Fig 7: The effect of CPLE on the reduction in the number of goblet cells in the mice jejuna that had E. papillate infection. (*): p-value ≤0.05 and (**): p-value ≤0.001.



In this study, while using plant extracts as anticoccidial agents against E. papillate infection, we found that treatment with CPLE interferes with the development of the parasite and, as a result, increases the number of goblet cells resulting from injury, as previously reported by Dkhil (2013) and Thagfan et al., (2017). Demonstrated that CPLE treatment has an effective effect and activity against Eimeria (Forder et al., 2012; Thagfan et al., 2017). It is inferred that CPLE has strong anticoccidial activity in light of the aforementioned results. This is corroborated by decreased oocyst release and sporulation, fewer parasite developmental stages in the jejunum and a return to normal goblet cell counts. The results also suggest that CPLE can prevent the development of oocysts.
 
Calotropis Procera leaf extract has been proven to have anti-inflammatory properties.

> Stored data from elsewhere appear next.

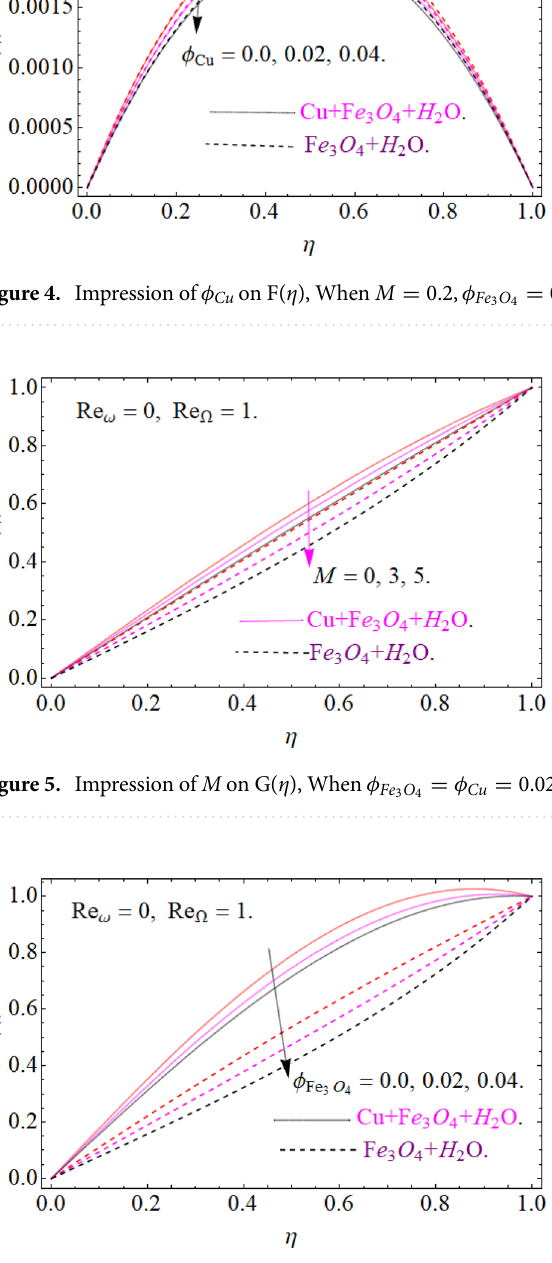
Figure 6. Impression of φ Fe 3 O 4 on G( η ), When M = 0.2, φ Cu = 0.02, Pr = 6.2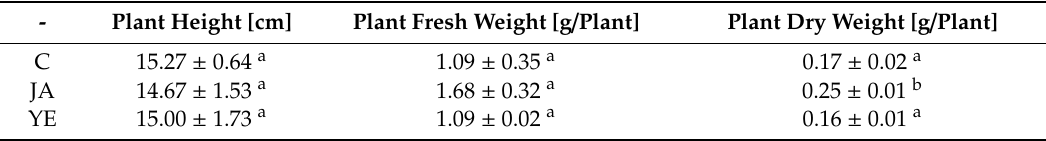
Table 1. Growth parameters of control and elicited with jasmonic acid and yeast extract lovage plants (36-day-old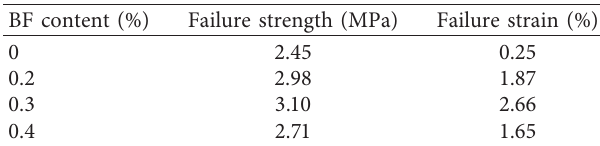
Table 7: DTT results at − 18 °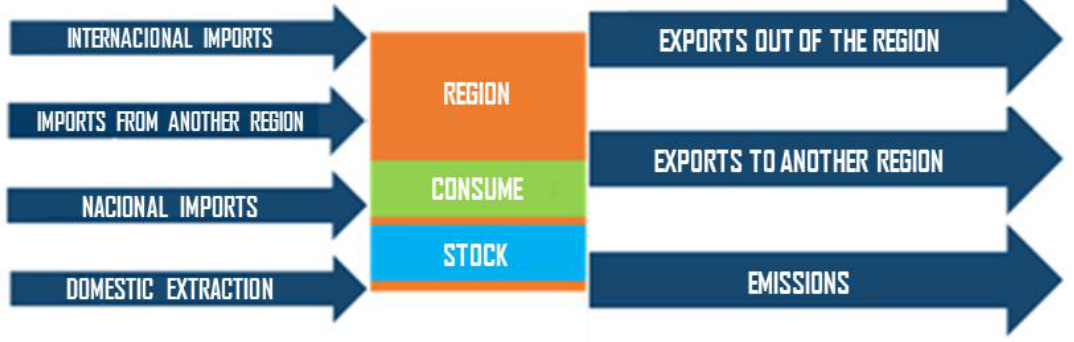
Figure 2. Conceptual scheme of material flows considered in the REMET-UA model [23].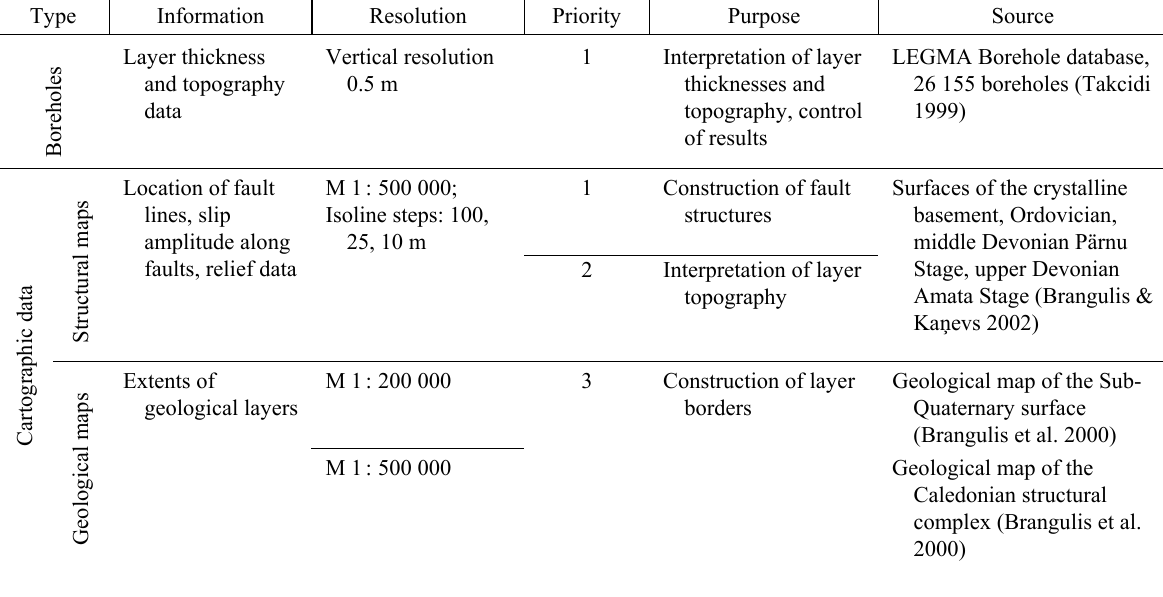
Table 1. Geological data sources, type and usage priority after resolution and purpose in model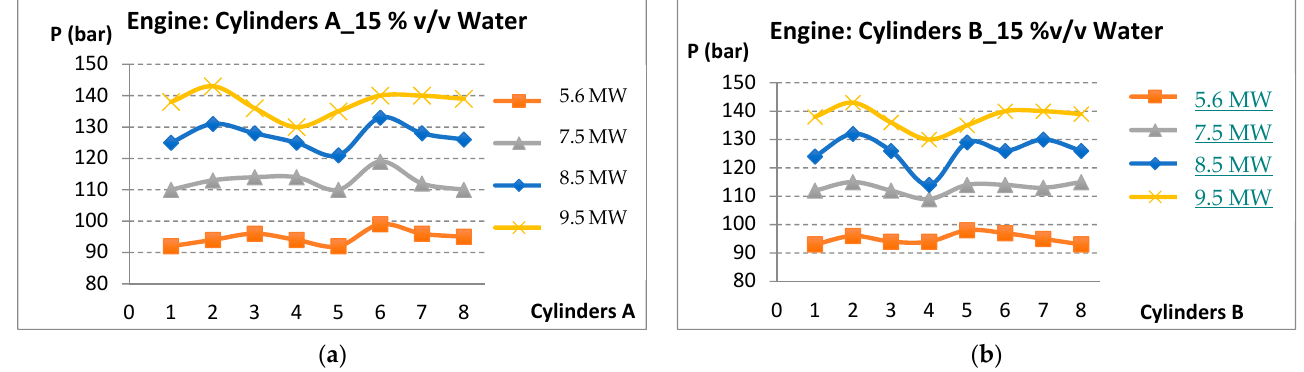
Figure 16. Variation of cylinder pressures in the operational regimes evaluated: ( a ) cylinders on side A; ( b ) cylinders on side B.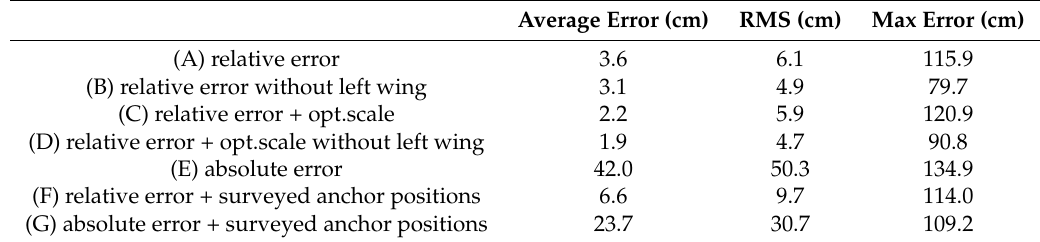
Table 4. Photogrammetric 3D model accuracy assessment: comparison with the TLS 3D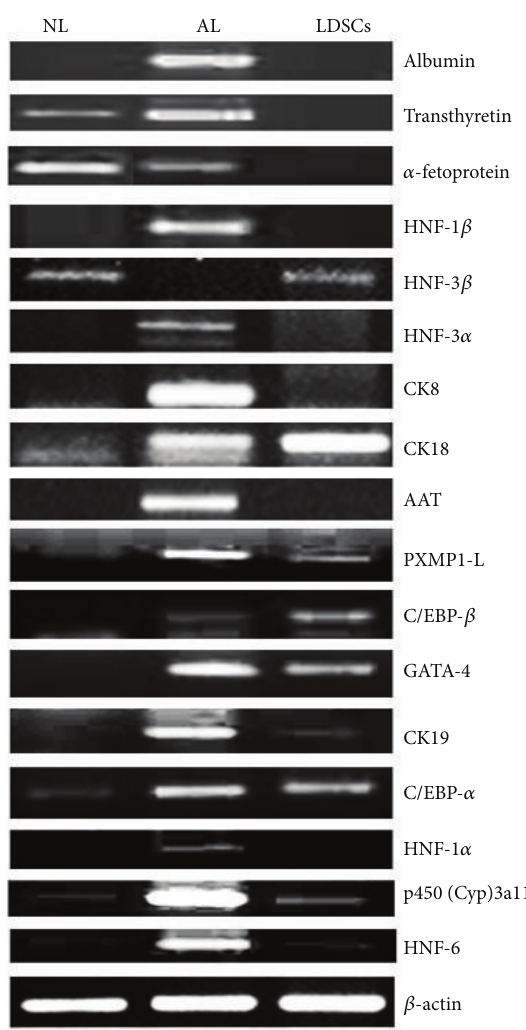
Figure 5: Hepatic markers and their transcription factor mRNA expression by RT-PCR. The RNA was isolated from LDSCs and the mRNA expressions were compared with neonatal liver (NL) and adult liver (AL) for albumin, transthyretin, AAT, AFP, CK8, CK18, CK19, p450 (Cyp)3a11, PXMP1-L HNF-1 𝛼 , HNF-1 𝛽 , HNF- 3 𝛼 , HNF-3 𝛽 , HNF-4 𝛼 , HNF-6, GATA-4, C/EBP- 𝛼 , and C/EBP- 𝛽 . LDSCs show the mRNA expression for HNF-3 𝛽 , CK18, PXMP1-L, C/EBP- 𝛼 , C/EBP- 𝛽 GATA-4, CK18, p450 (Cyp)3a11, and HNF-6, negative for hepatic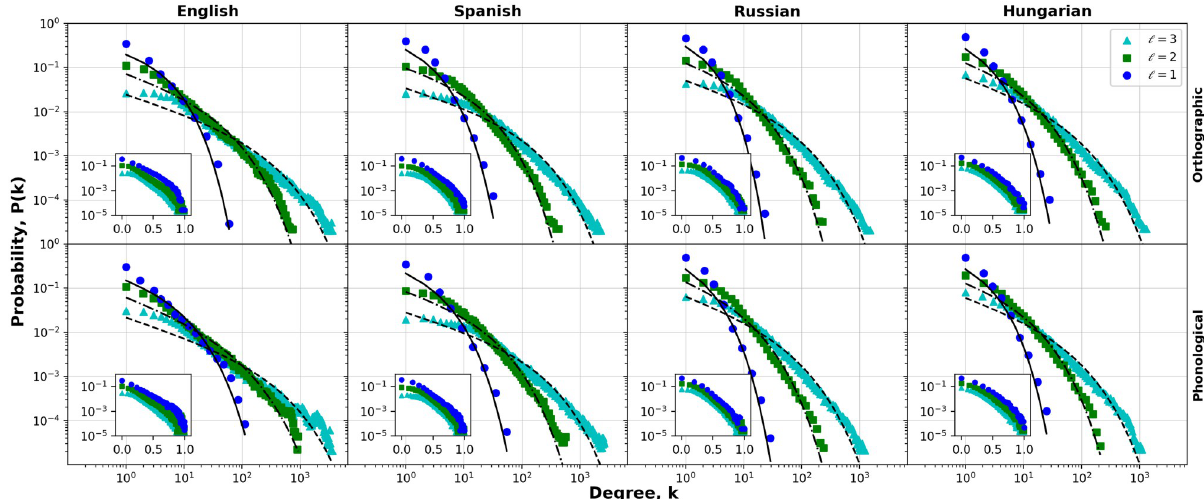
Fig 3. Degree distributions for phonological and orthographic networks. The cases of English, Spanish, Russian and Hungarian are depicted for three distance thresholds. The top row shows the distributions of the orthographic layer, while the bottom row shows the phonological layer. Dashed lines represent a Weibull-type function fit (see Table 4 in Supplementary Material at FigShare [44]). We find that for the majority of languages and both layers, the distributions display a heavy-tailed behavior. For a better comparison of the data, the insets of each plot show the corresponding degree distribution for normalized degrees k / k � (horizontal axis), where k � = max(log( k )).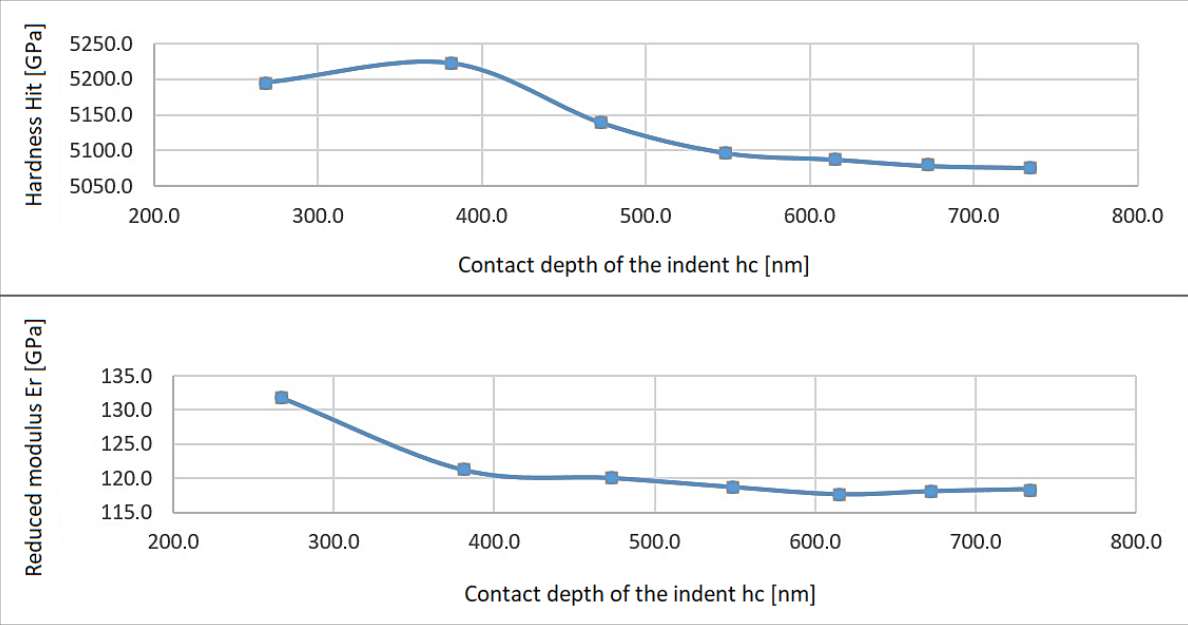
Figure 6. The trend of both measured micromechanical properties of porous specimens manufactured from a Ti-6Al-4V metal powder. The trend proved to be dependent on the depth of the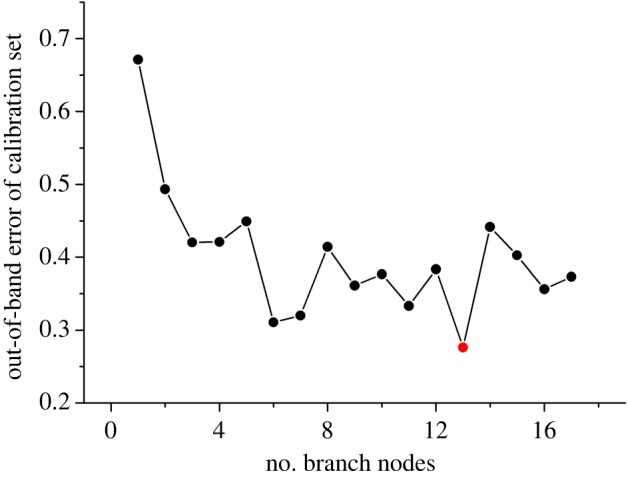
The selection results of mtry using the mid-level fusion strategy.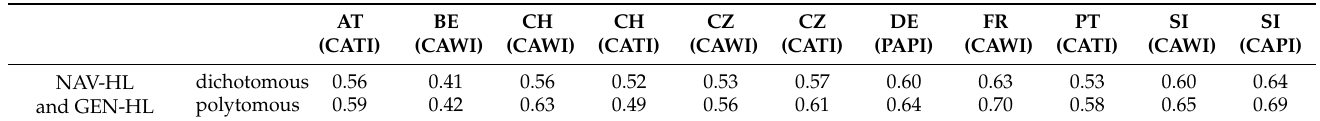
Table 8. Pearson correlation between the HLS 19 -NAV scores and the HLS 19 -Q12 scores based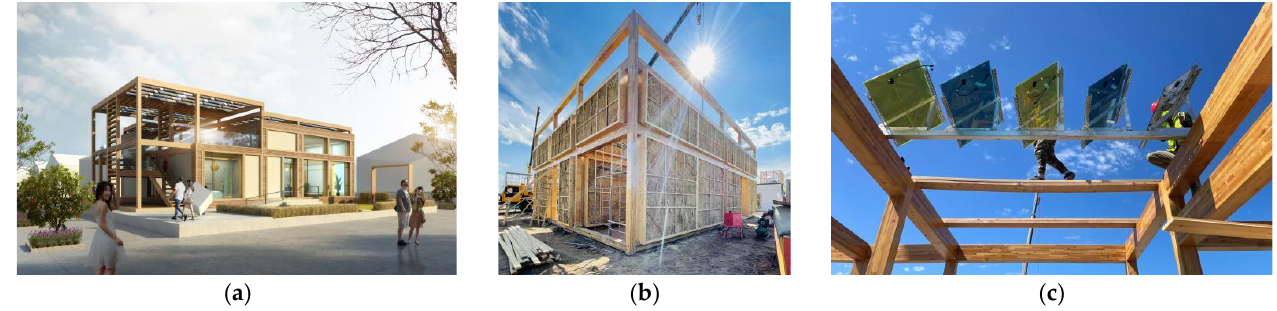
Figure 5. Main results of the Modular Sustainable Cube. ( a ) Straw bale modules. ( b ) Prefabricated materials. ( c ) PV panels.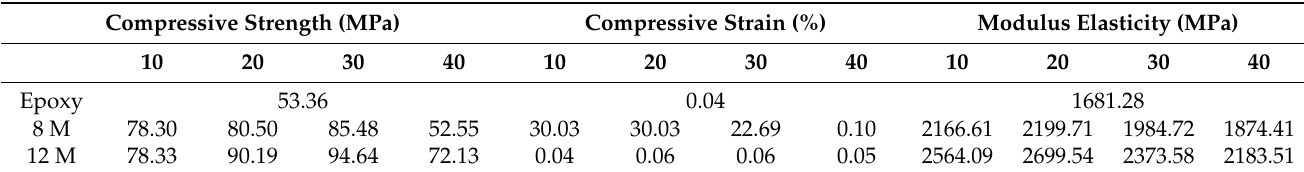
Table 4. Compression properties of GRE pipe without geopolymer filler and GRE filled with geo- polymer filler.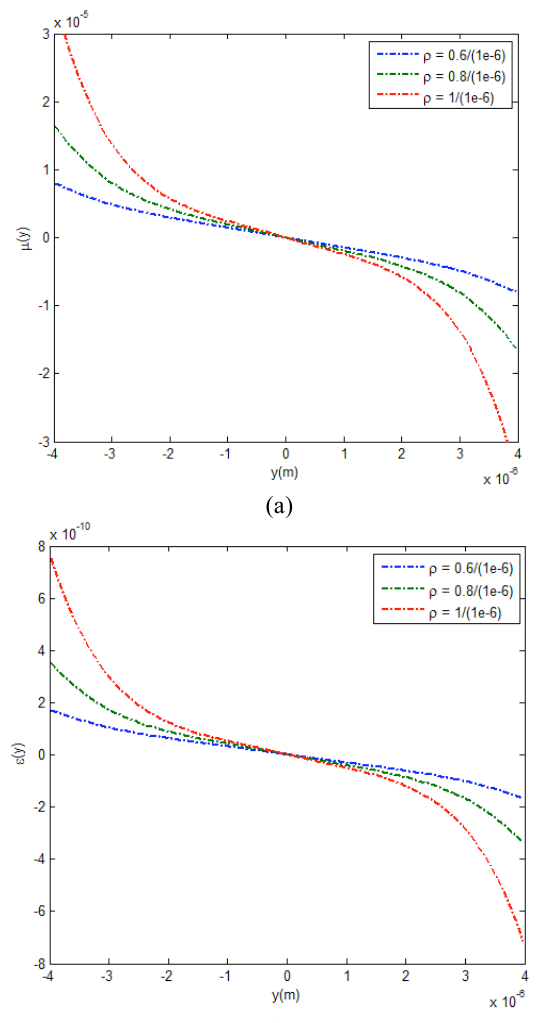
Figure 1: (a) permeability in hyperbolic function (b) permittivity in hyperbolic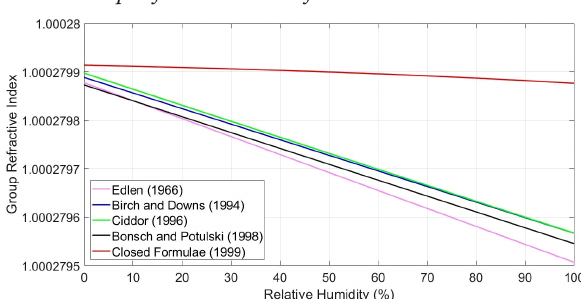
Figure 14. Effect of relative humidity on group refractive index of air calculated in EDM correction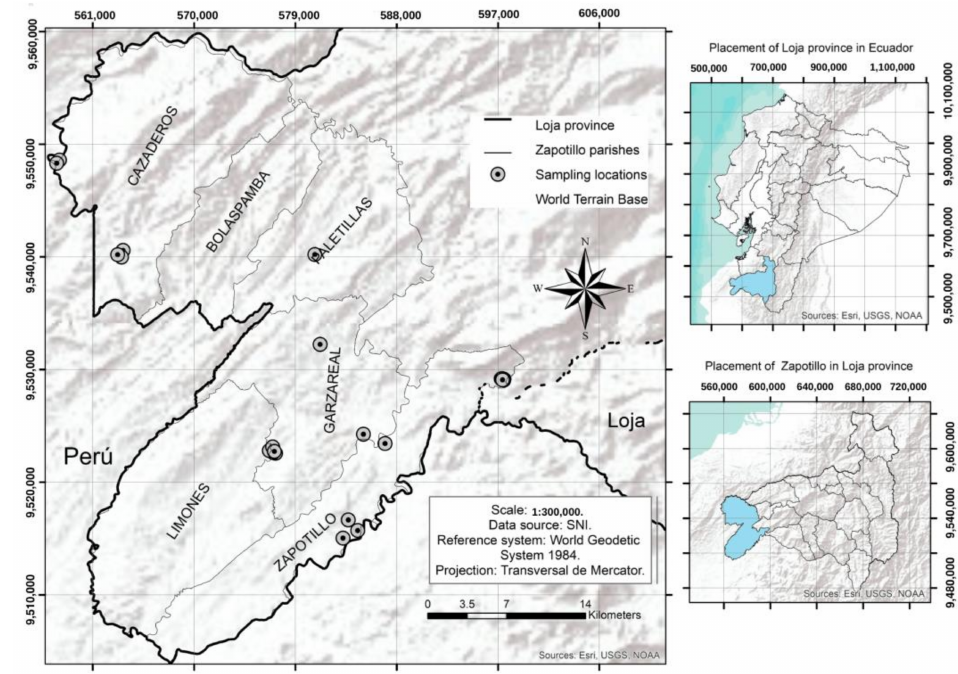
Figure 1. Sampling locations in parishes from Zapotillo Canton,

It is inferred that CPLE has strong anticoccidial activity in light of the aforementioned results. This is corroborated by decreased oocyst release and sporulation, fewer parasite developmental stages in the jejunum and a return to normal goblet cell counts. The results also suggest that CPLE can prevent the development of oocysts.
This work was supported by the Researchers Supporting Project (RSP2023R3), at King Saud University (Riyadh, Saudi Arabia).
The authors declare that there are no conflicts of interest.